Recent academic work has explored the structures and dynamics that produce access to health services and the production and management of transnational migrant health. Building on concepts of migration, transnationalism and diaspora, the scholarship has considered how migration processes, such as selection and screening, transit and incorporation into the places of reception, affect health; over varying time scales, from years after arrival, to the life course and generational time; and how transmigrant and diasporic identities and relationships affect health practices in the places of reception as well as the places of origin.
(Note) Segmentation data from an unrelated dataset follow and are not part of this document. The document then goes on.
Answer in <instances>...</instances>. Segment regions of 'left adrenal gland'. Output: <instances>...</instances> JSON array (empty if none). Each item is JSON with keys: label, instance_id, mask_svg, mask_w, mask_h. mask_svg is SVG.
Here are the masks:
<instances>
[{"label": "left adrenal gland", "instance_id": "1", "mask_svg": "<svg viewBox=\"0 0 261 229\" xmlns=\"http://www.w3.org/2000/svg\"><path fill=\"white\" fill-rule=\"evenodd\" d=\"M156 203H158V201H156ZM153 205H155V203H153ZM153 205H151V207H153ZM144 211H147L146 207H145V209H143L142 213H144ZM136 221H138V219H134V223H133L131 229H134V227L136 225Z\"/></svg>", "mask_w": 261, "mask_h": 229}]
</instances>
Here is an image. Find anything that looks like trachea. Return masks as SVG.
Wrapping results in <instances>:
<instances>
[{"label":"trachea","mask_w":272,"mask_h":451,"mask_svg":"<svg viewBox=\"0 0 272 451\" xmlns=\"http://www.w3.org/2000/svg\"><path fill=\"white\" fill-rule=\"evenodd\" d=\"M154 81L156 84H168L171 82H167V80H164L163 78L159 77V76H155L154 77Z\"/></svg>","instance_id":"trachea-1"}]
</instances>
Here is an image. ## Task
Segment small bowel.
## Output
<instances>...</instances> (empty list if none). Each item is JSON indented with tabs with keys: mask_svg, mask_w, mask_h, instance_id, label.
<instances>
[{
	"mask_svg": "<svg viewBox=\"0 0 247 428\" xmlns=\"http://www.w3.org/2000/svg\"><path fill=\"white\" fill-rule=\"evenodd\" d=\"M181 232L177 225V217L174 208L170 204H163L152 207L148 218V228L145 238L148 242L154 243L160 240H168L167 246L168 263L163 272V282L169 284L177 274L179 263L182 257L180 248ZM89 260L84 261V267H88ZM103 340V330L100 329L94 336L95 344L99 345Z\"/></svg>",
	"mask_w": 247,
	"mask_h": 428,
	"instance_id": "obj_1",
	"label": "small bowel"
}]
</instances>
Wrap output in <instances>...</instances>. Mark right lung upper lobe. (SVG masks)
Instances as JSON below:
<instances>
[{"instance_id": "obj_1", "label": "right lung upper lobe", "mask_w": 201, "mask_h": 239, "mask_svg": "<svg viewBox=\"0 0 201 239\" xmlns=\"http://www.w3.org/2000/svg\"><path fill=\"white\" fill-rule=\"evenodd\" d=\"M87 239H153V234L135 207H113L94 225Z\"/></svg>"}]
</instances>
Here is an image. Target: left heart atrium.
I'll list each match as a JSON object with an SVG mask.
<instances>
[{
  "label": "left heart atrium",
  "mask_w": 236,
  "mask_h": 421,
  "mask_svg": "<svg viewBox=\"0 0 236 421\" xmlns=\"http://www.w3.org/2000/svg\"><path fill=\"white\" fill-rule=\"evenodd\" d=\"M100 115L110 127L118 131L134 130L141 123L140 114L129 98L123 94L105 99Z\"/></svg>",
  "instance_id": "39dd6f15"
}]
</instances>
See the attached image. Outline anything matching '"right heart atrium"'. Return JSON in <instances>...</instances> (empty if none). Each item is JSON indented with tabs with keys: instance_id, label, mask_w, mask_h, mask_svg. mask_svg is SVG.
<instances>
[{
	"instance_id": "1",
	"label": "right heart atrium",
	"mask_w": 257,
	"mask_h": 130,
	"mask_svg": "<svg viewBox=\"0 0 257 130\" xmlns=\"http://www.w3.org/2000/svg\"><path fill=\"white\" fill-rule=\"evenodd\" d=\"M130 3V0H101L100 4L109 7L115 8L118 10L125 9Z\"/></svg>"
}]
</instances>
For example preentry health screening of labour migrants from Pakistan to Persian Gulf countries and their forced deportation on the basis of HIV positive status. 

Anthropological and sociological perspectives on migration offer great insights into the crises of migrant health, from the exclusionary predicaments of asylum seekers, refugees and irregular migrants; the biolegitimacy afforded by trauma and ill health, but simultaneously, the embodied vulnerability and health-related undeservingness that migrants face; and the effects of the transnational migration of professional health workers on the healthcare systems of low and middle income countries.

In this conference we want to bring together emerging work on migration and health in Pakistan, especially ethnographic cases studies, with an aim to set up a network of academics in universities in Pakistan and the UK for future collaborations. We would encourage scholarly work in thematic areas listed below. However, these are only indicative of the field, please feel free to submit an abstract that deals with areas of health and migration more broadly.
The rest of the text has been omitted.